Identify issues in a timely manner and escalate to management as appropriate.
May complete monitoring visit report review and perform co-monitoring or monitoring oversight visits.

Essential Functions
Support Phase 1, 2, 3 and 4 clinical studies with guidance.
Support activities related to study/site feasibility, start-up, maintenance, and close-out.
Manage study and site essential document review, collection, tracking, etc., from study start-up through maintenance and close-out.
With guidance, support the Study Lead (CTM, AD, etc.) to prepare and maintain study documents and manuals as applicable (including but not limitedto Informed Consent Forms, study manuals, site materials, training materials, pharmacy, and laboratory related manuals, etc.)
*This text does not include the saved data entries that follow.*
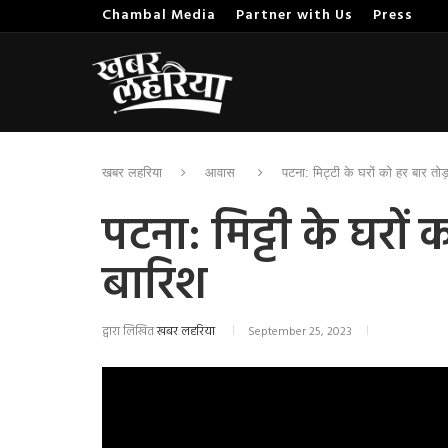
Chambal Media
Partner with Us
Press
खबर लहरिया
आवास
पटना: मिट्टी के घरों को हर बार तोड़
पटना: मिट्टी के घरों 
बारिश
द्वारा लिखित
खबर लहरिया
September 25, 2023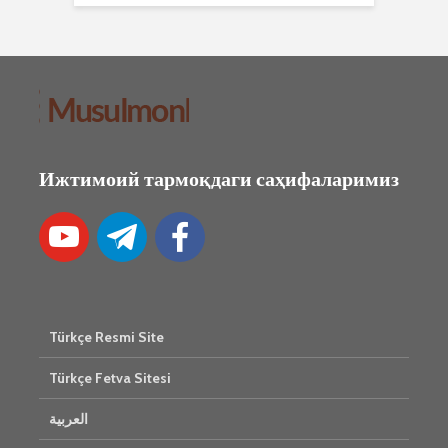
Ижтимоий тармоқдаги саҳифаларимиз
Türkçe Resmi Site
Türkçe Fetva Sitesi
العربية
Study Trial Master File (TMF) oversight.
Ensure that the required study documents are received, reviewed, and filed in the TMF in accordance with SOPs, GCP, and applicable regulations.Organise study-related meetings, including but not limited to the preparation of the agenda/ minute taking, and maintenance of risk/ issue/ decision logs.
May lead and present at study-related meetings.
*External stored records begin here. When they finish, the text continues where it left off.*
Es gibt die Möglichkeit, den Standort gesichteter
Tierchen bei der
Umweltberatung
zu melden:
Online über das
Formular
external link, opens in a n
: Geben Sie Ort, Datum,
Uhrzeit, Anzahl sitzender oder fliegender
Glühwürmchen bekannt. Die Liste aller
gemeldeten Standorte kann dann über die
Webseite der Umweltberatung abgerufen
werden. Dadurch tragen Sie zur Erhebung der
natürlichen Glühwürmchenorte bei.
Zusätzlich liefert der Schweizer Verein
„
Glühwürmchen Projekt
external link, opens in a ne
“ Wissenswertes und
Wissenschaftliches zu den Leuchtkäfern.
May perform applicable site monitoring / co-monitoring visits (ad hoc, pre-study, initiation, routine monitoring, close-out visits).
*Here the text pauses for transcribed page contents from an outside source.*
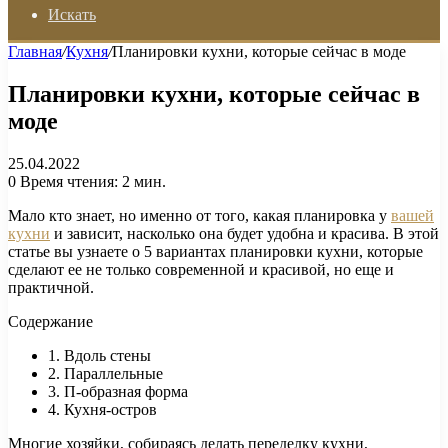
Искать
Главная
/
Кухня
/
Планировки кухни, которые сейчас в моде
Планировки кухни, которые сейчас в
моде
25.04.2022
0
Время чтения: 2 мин.
Мало кто знает, но именно от того, какая планировка у
вашей
кухни
и зависит, насколько она будет удобна и красива. В этой
статье вы узнаете о 5 вариантах планировки кухни, которые
сделают ее не только современной и красивой, но еще и
практичной.
Содержание
1. Вдоль стены
2. Параллельные
3. П-образная форма
4. Кухня-остров
Многие хозяйки, собираясь делать переделку кухни,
Provides rapid action to address both internal and site QA findings from audits.
May manage, coordinate, and oversee the activities from third-party vendors, including deliverables metrics, accruals, process planning, and implementation.
General study tracking and maintenance, including but not limited to study status, enrolment, site queries, deviations, study levels documents and plans, etc.
Study site oversight, including but not limited to site performance, metrics, monitoring report review, etc.
Assist and support study data-related activities, including data review, query creation and resolution, study and protocol deviation reviews, safety reviews, etc.
Routinely support and participate in department and clinical trial team meetings and participate in collaborative efforts (e.g., protocol development, CRO selection, departmental initiatives, etc.).
Work cross-functionally and provide oversight of CRO and vendor activities, including vendor management as assigned.
Review and verification of contracted vendor activities,s including vendor invoice review.
Support study reporting and tracking with applicable systems and technology.
Support study leads in the cross-functional alignment of study timelines.
Required Knowledge, Skills, and Abilities:

At least 2 years of experience (3yrs preferred) in clinical studies (Pharmaceutical Industry Experience Preferred).
Previous site monitoring or study coordinator experience is preferred.
Working knowledge of Good Clinical Practices (GCP) regulations and Standard Operating Procedures.
Understanding of study phases and general knowledge of how they apply to clinical development.
Demonstrated ability to work independently and in a team environment.
Advanced knowledge of Word, Excel, and PowerPoint.
Working knowledge of electronic Systems, including Trial Master File, CTMS, etc. (e.g., Veeva Vault, Smartsheet, SharePoint, etc.).
Knowledge of the principles and practices of computer applications in database management.
Strong verbal and written communication skills required.
Travel of 10% to 20% may be required.

Required/Preferred Education and Licenses:

BA/BS, nursing degree or equivalent required, science major preferred.
Relevant clinical trials experience is preferred.